I would try to contact a few agencies and look online for better positions. I was in your position once and basically it sounds like they hired you as a low pay servant. Good Luck.

I worked with Nanny Boutique and they were fantastic. Interviewed with them and then the family had a position in LESS THAN 5 days!!!

I have worked with several other Chicagoland agencies but honestly in over 10 years as a nanny these guys were the best.
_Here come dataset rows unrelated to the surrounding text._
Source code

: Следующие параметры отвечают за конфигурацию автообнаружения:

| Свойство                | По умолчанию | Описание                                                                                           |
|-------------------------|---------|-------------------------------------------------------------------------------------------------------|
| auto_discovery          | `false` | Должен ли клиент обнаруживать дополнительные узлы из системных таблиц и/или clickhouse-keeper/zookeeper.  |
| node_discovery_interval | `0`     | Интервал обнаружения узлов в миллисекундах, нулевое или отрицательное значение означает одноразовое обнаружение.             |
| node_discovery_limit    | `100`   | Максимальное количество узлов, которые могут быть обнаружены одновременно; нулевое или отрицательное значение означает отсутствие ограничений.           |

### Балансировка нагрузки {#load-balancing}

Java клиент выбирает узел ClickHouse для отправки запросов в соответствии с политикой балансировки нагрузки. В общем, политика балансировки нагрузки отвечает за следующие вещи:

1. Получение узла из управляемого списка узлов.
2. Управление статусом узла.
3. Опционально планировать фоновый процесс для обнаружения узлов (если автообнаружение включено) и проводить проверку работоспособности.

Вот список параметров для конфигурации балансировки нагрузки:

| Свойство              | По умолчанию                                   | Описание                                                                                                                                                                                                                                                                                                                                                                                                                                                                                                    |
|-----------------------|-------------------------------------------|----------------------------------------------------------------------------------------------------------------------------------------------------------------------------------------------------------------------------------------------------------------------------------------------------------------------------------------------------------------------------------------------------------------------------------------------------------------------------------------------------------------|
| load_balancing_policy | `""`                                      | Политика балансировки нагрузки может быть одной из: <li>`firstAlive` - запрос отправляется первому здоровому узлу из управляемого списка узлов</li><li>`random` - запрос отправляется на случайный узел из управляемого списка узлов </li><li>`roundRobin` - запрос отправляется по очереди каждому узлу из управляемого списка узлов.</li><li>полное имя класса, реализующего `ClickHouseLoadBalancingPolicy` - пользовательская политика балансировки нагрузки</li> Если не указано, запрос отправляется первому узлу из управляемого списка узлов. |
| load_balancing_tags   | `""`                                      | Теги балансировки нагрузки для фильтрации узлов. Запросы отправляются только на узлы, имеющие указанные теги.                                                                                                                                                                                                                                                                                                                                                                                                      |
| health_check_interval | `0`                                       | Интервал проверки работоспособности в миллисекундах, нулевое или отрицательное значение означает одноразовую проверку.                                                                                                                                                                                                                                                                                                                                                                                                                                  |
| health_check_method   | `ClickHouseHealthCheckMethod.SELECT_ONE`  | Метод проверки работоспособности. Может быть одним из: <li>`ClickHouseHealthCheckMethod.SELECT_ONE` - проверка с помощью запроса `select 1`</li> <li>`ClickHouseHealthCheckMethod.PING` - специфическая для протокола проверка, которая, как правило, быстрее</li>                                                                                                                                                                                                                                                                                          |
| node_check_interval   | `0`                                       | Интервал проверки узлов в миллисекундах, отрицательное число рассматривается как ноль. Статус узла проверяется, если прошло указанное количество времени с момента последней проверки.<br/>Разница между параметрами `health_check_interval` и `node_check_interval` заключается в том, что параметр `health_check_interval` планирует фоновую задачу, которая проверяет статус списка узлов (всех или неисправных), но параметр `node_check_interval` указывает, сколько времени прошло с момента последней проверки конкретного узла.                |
Hope it all works out for you Please let us know what happens.

riderthenanny said...

Yep. Ring someone just in case it goes balls up. But, sit them down and tell them 'no' now, you'll probably end up screaming or swearing at them eventually out of pure frustration. In some places, families justify a lower wage if they are housing you rent-free and paying all of your power and meals/transport expenses. However, you are still a live-in nanny, and you don't deserve to be treated as a slave - ever.

Letter Writer said...

Thank you everyone for the advice! Things have gotten even worse since I wrote in. I've worked for several hours all three weekends for no pay, usually being woken up in the morning by a pounding on my door. Mom and the kids went out of town this past weekend, and Dad told me to be out of the house Saturday night! I feel like a prisoner in this house sometimes, and not only that, but when I work these extra hours for free, I generally just watch/feed the kids and don't do anything extra like house cleaning and Mom had the nerve to complain about it and leave me nasty notes around the house! I'm already applying for other jobs and have an escape plan set. I'm not putting up with this for another minute. I also have to badger and remind them obsessively to pay me or else they "forget".

Anonymous said...

Aw op, that's terrible. Use that escape plan and get out! I hope you can find a new job and get out of this hell hole. Best of luck to you.